NY1 has been running a story all morning about Bloomberg throwing a hissy fit when a reporter from the New York Observer asked him whether the improving economy negated Bloomberg's decision to impose term limits. It was a completely fair question, and Bloomberg responded by snapping, "Can we get some serious questions, please?" in his trademark bitchy little whine. Well, Bloomie, I guess these are the kinds of questions you can expect to face when you manipulate the democratic process to suit your will. He had an earlier outburst at another press conference when he yelled at a disabled reporter whose tape recorder went off, saying "This is a little more serious than playing music." He later apologized, but still, it was a very douchey moment. I actually think he has done a good job, but he needs to exit gracefully. You served your term, now let somebody else do it! If he REALLY has such a massive ego that he thinks he is the only person who can do the job, he should volunteer to serve in the next administration in an economic advisory role. But nooooo, he has to be in charge. I'm pretty fed up with him. But enough of this tirade.
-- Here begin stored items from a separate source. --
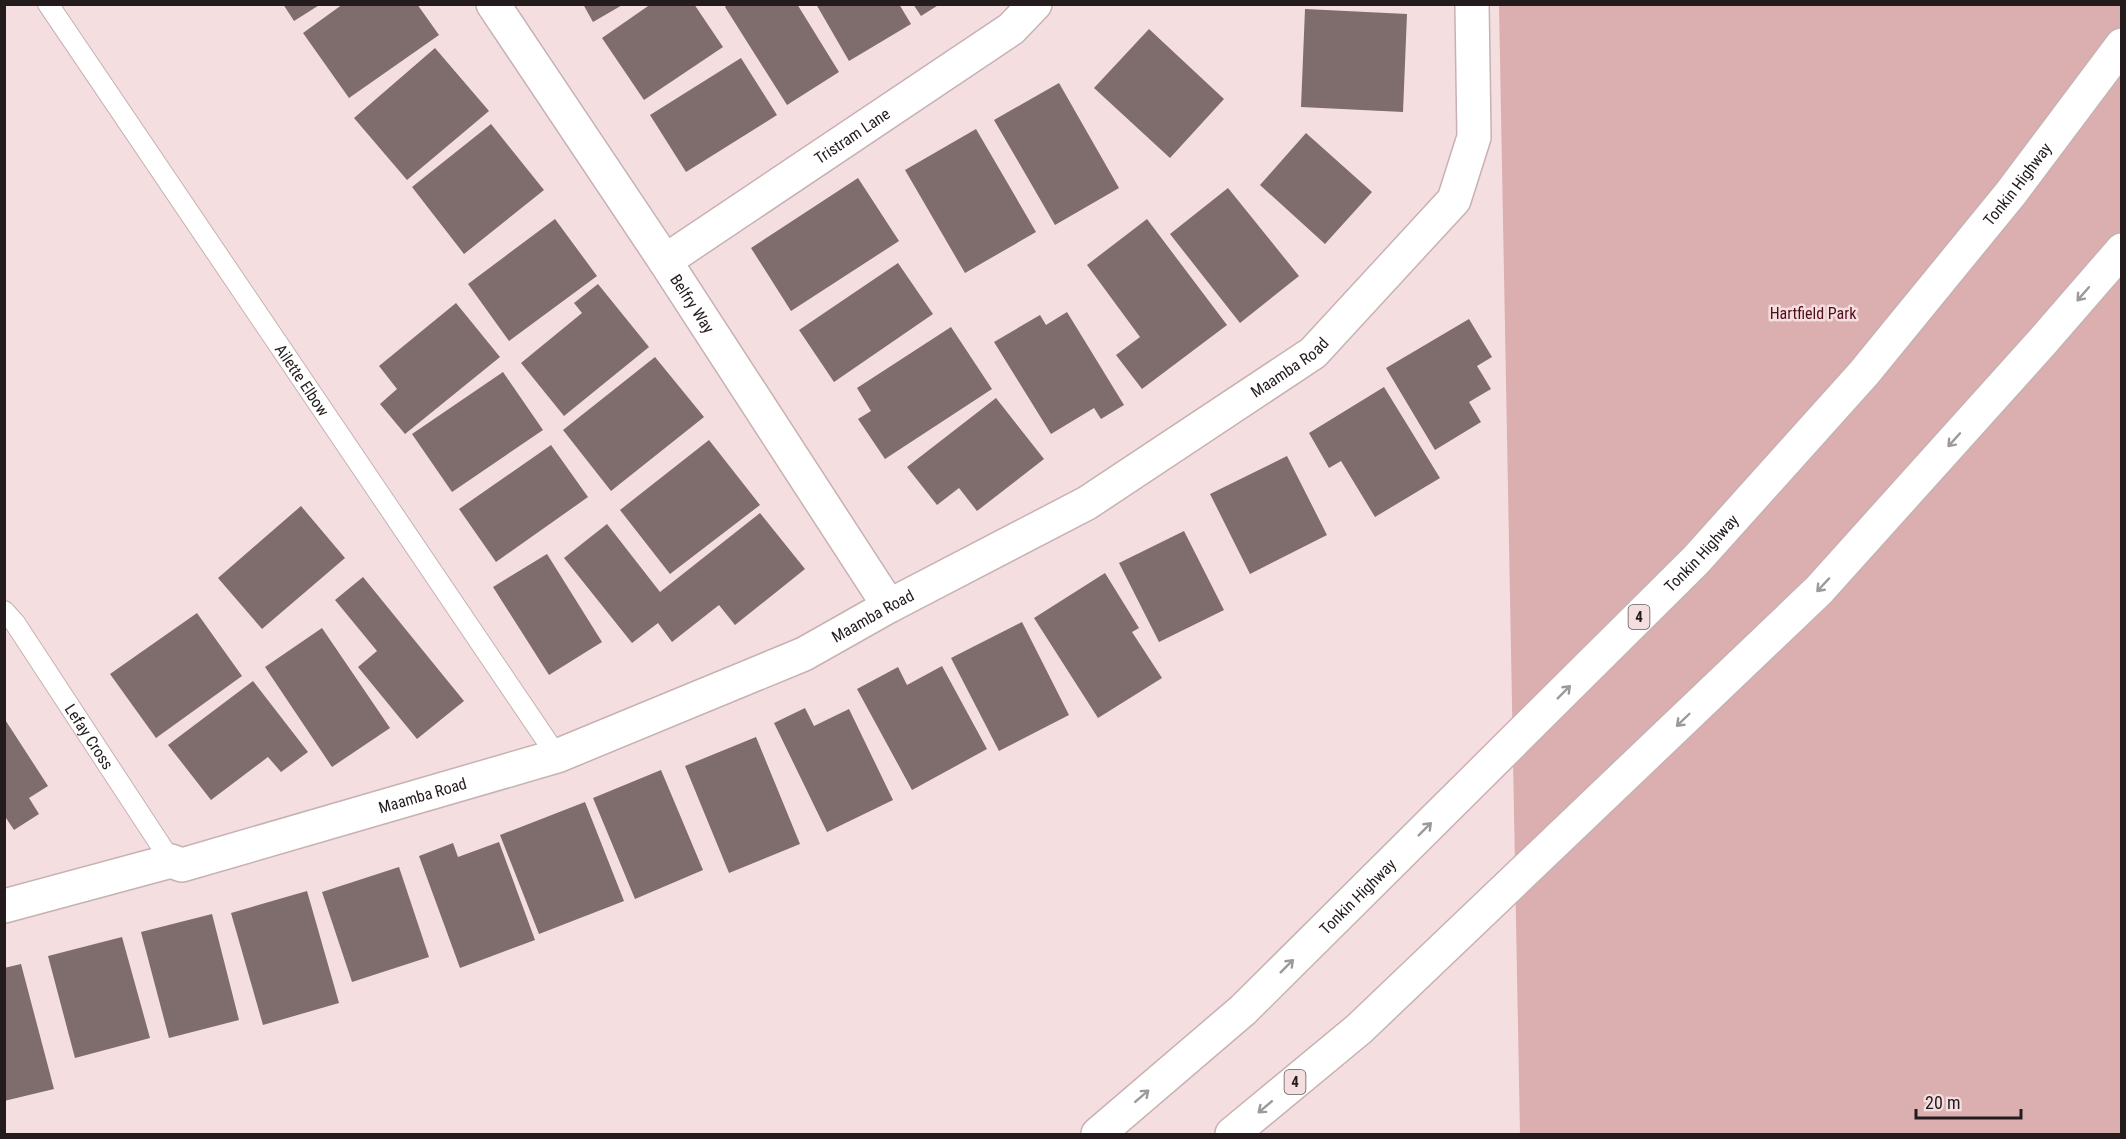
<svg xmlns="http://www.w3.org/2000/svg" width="2126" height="1139" viewBox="0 0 2126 1139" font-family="'Roboto Condensed',sans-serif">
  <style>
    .green { fill: #dbaeb0 }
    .building { fill: #7f6c6c }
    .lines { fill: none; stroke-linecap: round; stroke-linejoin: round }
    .service-casing { stroke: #c7b1b2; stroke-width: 22 }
    .minor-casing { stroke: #c7b1b2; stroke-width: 36 }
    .trunk-casing { stroke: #c7b1b2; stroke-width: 36 }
    .service { stroke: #fff; stroke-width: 20 }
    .minor { stroke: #fff; stroke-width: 33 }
    .trunk { stroke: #fff; stroke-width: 33 }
    .oneway { stroke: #9c9999 }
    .labels { text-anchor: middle; stroke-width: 5; stroke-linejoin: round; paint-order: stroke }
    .shield { fill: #f5dedf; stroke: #635656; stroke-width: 1.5 }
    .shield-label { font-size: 15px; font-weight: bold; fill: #241c1c }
    .street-label { font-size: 16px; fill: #241c1c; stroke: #f5dedf }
    .park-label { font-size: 16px; fill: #500e1b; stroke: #f5dedf }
  </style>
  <rect width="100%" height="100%" fill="#f5dedf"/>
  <path class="green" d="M1499 5H2121V1134H1520Z"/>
  <path class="building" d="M283 4H321L294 21Z
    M343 4H417L439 35 349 98 303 33Z
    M583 4H624L593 22Z
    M651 4H694L723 47 644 100 602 38Z
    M728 4H797L839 72 787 105 725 7Z
    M816 4H899L911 24 849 61Z
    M913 4H940L921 16Z
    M1305 9 1407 14 1403 112 1301 107Z
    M1149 29 1224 99 1170 158 1094 88Z
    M435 48 489 111 407 180 354 118Z
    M741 58 777 115 686 172 650 115Z
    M1059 83 1119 188 1055 225 994 120Z
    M491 124 544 190 464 254 412 187Z
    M976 129 1036 232 965 273 905 170Z
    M1306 133 1372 192 1325 244 1260 185Z
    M858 178 899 241 791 311 751 248Z
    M1228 188 1299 276 1240 323 1170 234Z
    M555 219 597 276 509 341 468 284Z
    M1147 219 1227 325 1142 389 1116 355 1140 337 1087 265Z
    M898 263 933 314 834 382 799 330Z
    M598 284 649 347 564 416 521 363 582 313 574 303Z
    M456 303 500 357 405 434 380 404 397 389 379 366Z
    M1067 312 1124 405 1101 419 1094 408 1051 434 994 342 1040 315 1046 325Z
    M1469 319 1492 357 1477 366 1491 389 1469 402 1481 422 1435 450 1386 368Z
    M951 327 992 389 885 459 858 419 871 411 857 388Z
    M655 357 704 417 611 491 563 430Z
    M503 372 543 430 452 492 412 434Z
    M1384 387 1440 478 1375 517 1341 461 1329 468 1309 433Z
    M996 398 1044 459 977 511 959 488 937 505 907 467Z
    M709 440 760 505 670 574 620 510Z
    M551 445 588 497 496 562 459 509Z
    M1287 456 1327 535 1250 574 1210 494Z
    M301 506 345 558 262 629 218 578Z
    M760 513 805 569 735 625 719 605 672 642 658 623 632 643 564 558 607 524 660 592Z
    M1184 531 1224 610 1159 642 1119 563Z
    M547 554 602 642 549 675 493 587Z
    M1105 573 1139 628 1132 632 1162 678 1098 718 1034 618Z
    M363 577 464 701 417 739 358 667 377 651 335 600Z
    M197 613 242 676 156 738 110 674Z
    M1022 622 1069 715 999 751 951 658Z
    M322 628 390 728 332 767 265 667Z
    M942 666 987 749 912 790 857 689 898 667 907 685Z
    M253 681 308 752 281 772 268 757 211 800 168 745Z
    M805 708 814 726 849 709 893 800 827 832 774 723Z
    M4 718 48 786 29 798 39 814 14 830 4 815Z
    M756 737 800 844 729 873 685 766Z
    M661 770 703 870 635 899 593 798Z
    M585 802 624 901 539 934 500 835Z
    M499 842 535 940 460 968 419 856 453 843 458 857Z
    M399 867 429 957 352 982 322 892Z
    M307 891 339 1003 263 1025 231 913Z
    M212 914 239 1020 169 1038 141 932Z
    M122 937 150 1038 75 1058 48 956Z
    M21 964 54 1089 4 1101V968Z"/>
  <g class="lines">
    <defs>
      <g id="service">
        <path id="s1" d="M48 4 557 756"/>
        <path id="s2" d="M4 611 15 623 171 861"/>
      </g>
      <g id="minor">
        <path id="s3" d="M493 4 665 261 889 606"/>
        <path id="s4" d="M665 261 1011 29 1035 4"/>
        <path id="s5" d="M4 906 171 861 182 865 557 756 804 654 889 606 1087 503 1313 353 1454 200 1474 137 1472 4"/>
      </g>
      <g id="trunk">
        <path id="s6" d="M1098 1134 1243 1010 1696 560 1864 373 2011 193 2122 45"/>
        <path d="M1232 1134 1359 1029 1819 590 2043 341 2122 250"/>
      </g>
    </defs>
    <use href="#service" class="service-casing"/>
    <use href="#minor" class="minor-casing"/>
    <use href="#trunk" class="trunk-casing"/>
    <use href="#service" class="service"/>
    <use href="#minor" class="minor"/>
    <use href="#trunk" class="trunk"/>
  </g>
  <defs><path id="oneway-shaft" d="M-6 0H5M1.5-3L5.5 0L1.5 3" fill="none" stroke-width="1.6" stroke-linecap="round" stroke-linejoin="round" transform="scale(1.5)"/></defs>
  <g class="oneway">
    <use href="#oneway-shaft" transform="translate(2083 294) rotate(131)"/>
    <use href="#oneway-shaft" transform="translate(1954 440) rotate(132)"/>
    <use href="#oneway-shaft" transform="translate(1823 585) rotate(133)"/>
    <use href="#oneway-shaft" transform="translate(1564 692) rotate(-45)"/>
    <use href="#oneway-shaft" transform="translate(1683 720) rotate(136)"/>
    <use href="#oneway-shaft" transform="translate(1425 829) rotate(-45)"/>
    <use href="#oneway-shaft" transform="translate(1287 966) rotate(-45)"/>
    <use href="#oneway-shaft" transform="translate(1142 1096) rotate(-41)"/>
    <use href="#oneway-shaft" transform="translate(1265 1107) rotate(140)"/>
  </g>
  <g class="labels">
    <g class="shield">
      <rect x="1628.5" y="605" width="21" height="24" rx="4.5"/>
      <rect x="1284.5" y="1070" width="21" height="24" rx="4.5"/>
    </g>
    <g class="shield-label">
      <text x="1639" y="622">4</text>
      <text x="1295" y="1087">4</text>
    </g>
    <g class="street-label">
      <text dy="6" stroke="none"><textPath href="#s4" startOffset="225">Tristram Lane</textPath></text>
      <text dy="6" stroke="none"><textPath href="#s6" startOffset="1324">Tonkin Highway</textPath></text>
      <text dy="6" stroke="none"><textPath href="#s3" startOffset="360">Belfry Way</textPath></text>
      <text dy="6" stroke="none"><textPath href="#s5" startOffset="1407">Maamba Road</textPath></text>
      <text dy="6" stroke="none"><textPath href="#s1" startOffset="454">Ailette Elbow</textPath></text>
      <text dy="6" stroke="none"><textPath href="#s6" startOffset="838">Tonkin Highway</textPath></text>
      <text dy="6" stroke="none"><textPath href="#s5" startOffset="921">Maamba Road</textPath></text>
      <text dy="6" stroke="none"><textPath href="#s2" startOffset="152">Lefay Cross</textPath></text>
      <text dy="6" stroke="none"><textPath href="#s5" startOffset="435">Maamba Road</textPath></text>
      <text dy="6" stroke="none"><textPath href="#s6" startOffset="352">Tonkin Highway</textPath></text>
    </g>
    <g class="park-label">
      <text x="1813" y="319">Hartfield Park</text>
    </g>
  </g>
  <rect width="2126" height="1139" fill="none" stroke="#241c1c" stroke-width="12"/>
  <path d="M1916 1109v9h105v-9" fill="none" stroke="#241c1c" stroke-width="3"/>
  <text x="1925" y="1109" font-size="18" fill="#241c1c" stroke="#f5dedf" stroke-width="4.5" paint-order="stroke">20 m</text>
</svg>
I watched quite a bit of NY1 yesterday but never got around to posting. Two things cracked me up. One was a segment by the "Cooking at Home" guy, Dan Eaton. First of all, is that REALLY his name? Secondly, I have never been able to actually follow his recipes, because I start laughing every time he says, "Hiiiiiiiii, I'm Dan Eaton and I'm glad you're heeeeeeeeeeeeere" at the start of the segment and then basically can't stop.
The other hilarious thing was Roma Torrey's report on Tony voters. She did a couple of revealing interviews with two voters who told us exactly how they plan to vote on key categories. These people didn't want to be identified -- fair enough -- but the station went to RIDICULOUS lengths to conceal their identities, even going so far as to use that voice distortion technique they normally reserve for situations like whistle blowers and mafia informants. It was just so WEIRD.
That's all for now. Bon weekend, y'all.